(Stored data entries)
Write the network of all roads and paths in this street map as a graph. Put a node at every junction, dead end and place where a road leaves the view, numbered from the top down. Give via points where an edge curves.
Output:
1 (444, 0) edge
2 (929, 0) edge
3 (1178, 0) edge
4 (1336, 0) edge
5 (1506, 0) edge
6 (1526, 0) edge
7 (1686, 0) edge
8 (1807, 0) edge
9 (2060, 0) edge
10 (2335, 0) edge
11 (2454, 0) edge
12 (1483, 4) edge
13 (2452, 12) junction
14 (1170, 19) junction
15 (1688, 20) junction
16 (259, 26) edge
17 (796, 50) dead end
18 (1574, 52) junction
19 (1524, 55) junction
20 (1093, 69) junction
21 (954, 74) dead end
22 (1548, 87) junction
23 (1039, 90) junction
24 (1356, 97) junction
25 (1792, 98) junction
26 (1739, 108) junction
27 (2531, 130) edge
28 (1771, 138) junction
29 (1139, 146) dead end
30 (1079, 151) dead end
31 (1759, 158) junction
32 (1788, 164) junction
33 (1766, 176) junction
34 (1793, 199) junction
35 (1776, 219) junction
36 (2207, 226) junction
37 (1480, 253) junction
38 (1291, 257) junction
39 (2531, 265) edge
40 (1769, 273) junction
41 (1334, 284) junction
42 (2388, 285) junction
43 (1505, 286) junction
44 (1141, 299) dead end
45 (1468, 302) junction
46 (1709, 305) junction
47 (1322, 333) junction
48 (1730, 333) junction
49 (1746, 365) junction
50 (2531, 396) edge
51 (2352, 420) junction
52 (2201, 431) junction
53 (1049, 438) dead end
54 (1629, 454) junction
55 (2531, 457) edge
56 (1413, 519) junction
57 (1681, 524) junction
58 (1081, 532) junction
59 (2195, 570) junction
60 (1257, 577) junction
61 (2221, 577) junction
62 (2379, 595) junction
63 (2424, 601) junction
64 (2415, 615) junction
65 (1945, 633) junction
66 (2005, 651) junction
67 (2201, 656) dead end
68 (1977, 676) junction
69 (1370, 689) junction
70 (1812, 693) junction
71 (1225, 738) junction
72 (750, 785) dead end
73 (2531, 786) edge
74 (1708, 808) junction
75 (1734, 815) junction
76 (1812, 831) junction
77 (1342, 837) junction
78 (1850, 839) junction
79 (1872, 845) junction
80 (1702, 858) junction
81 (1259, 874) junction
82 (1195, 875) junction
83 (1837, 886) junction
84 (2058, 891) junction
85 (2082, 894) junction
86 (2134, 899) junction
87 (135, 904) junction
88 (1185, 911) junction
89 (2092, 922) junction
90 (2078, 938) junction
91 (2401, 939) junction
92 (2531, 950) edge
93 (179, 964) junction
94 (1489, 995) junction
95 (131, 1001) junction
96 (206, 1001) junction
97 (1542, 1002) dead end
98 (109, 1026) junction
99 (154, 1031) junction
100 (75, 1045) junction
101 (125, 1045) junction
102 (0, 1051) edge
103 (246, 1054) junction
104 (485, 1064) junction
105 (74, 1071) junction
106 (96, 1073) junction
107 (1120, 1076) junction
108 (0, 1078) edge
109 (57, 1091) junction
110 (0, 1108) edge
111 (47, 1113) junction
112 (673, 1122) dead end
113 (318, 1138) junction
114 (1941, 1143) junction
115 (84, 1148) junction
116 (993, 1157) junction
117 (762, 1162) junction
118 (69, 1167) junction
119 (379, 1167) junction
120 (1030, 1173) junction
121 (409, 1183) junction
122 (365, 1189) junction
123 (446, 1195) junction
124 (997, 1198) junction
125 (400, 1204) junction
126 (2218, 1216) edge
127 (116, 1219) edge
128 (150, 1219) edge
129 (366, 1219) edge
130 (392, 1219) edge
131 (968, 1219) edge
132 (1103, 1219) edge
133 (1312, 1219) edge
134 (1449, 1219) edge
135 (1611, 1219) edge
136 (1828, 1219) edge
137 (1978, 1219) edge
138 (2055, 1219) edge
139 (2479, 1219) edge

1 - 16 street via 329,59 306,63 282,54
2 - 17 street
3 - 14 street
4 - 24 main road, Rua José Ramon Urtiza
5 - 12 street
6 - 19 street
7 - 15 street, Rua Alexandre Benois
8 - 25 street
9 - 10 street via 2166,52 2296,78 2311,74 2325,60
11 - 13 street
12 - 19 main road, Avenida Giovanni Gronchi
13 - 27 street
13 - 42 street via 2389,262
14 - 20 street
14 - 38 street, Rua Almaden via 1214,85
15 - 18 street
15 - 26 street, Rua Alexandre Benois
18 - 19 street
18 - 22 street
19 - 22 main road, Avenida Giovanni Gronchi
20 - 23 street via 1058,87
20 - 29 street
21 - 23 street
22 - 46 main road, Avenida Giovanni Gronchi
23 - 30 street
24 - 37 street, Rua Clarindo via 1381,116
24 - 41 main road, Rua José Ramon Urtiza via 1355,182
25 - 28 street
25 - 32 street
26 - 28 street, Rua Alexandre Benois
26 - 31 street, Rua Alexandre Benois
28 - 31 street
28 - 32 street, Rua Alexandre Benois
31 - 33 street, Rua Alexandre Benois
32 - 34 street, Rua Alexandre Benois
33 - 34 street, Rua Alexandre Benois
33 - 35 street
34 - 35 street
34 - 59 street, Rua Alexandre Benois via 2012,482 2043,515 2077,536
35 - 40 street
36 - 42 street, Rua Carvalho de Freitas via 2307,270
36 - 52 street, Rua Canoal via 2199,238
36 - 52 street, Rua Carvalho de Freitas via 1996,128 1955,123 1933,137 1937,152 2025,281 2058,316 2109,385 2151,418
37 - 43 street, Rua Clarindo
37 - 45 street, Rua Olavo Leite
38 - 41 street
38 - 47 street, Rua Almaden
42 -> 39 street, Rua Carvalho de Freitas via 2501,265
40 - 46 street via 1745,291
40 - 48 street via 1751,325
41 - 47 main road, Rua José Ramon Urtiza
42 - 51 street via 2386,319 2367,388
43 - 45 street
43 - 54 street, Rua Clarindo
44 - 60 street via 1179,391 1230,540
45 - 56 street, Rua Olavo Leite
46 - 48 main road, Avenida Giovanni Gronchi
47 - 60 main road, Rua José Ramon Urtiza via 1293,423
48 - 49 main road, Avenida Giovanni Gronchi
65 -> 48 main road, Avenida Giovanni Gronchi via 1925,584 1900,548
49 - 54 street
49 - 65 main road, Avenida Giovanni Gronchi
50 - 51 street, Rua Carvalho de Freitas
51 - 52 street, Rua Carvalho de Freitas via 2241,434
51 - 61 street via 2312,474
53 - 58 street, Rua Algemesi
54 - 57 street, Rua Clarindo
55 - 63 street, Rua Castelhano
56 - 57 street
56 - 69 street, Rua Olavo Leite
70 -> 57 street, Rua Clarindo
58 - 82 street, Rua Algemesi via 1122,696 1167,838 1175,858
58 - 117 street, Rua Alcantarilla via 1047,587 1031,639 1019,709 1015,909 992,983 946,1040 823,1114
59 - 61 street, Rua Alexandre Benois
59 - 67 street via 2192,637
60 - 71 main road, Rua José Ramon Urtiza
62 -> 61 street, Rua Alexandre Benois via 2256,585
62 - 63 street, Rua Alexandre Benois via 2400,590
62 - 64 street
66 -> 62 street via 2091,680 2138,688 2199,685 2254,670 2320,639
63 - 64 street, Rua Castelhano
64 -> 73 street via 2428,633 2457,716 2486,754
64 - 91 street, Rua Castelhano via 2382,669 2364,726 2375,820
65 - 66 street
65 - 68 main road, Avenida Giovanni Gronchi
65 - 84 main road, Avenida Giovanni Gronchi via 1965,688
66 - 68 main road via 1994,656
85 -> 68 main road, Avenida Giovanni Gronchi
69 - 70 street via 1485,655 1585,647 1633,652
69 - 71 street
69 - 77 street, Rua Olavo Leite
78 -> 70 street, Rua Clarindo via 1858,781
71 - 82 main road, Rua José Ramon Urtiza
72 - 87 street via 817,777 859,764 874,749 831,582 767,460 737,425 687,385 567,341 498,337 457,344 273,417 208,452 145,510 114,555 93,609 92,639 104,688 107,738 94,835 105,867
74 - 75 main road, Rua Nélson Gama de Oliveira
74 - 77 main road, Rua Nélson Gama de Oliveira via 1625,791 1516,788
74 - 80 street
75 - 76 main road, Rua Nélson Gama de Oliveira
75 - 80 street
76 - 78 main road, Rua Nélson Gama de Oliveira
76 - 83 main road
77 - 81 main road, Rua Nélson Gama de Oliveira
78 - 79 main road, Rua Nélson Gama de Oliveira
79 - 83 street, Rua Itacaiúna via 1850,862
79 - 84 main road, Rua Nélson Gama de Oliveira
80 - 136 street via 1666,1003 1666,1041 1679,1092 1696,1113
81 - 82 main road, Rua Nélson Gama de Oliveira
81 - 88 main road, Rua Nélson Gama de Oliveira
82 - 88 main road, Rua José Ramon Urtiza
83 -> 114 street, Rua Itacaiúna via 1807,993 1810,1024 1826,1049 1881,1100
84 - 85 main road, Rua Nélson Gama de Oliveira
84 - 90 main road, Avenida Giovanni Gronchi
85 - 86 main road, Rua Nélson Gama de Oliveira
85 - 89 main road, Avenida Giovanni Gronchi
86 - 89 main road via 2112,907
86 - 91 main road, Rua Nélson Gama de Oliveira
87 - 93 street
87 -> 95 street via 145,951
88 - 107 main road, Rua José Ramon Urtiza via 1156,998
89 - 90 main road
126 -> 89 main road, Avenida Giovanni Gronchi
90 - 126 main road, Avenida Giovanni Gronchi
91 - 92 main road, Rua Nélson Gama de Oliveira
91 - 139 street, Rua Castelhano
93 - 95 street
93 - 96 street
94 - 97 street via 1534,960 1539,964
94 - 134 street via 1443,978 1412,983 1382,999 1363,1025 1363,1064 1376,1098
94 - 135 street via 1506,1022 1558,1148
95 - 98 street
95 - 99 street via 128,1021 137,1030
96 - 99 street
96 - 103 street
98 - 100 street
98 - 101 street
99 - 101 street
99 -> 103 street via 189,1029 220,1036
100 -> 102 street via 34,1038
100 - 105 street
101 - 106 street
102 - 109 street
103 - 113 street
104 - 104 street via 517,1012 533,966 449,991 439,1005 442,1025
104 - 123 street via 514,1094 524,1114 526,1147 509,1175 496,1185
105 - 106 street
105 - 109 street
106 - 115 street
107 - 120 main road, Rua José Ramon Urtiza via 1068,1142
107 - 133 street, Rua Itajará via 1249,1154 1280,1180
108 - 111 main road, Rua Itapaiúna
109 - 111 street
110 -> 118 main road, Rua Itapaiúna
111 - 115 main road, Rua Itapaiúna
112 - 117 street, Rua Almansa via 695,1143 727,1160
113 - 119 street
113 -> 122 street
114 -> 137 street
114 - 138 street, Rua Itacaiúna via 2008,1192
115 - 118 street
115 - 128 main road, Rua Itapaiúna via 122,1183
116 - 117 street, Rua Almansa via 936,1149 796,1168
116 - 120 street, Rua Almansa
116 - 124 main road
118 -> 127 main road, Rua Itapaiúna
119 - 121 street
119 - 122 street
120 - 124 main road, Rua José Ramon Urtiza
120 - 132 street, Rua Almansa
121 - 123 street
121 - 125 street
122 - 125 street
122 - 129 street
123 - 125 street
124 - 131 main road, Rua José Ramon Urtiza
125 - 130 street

The task. Above are some records; copy each line there that contains "Freitas".

Answer box.
36 - 42 street, Rua Carvalho de Freitas via 2307,270
36 - 52 street, Rua Carvalho de Freitas via 1996,128 1955,123 1933,137 1937,152 2025,281 2058,316 2109,385 2151,418
42 -> 39 street, Rua Carvalho de Freitas via 2501,265
50 - 51 street, Rua Carvalho de Freitas
51 - 52 street, Rua Carvalho de Freitas via 2241,434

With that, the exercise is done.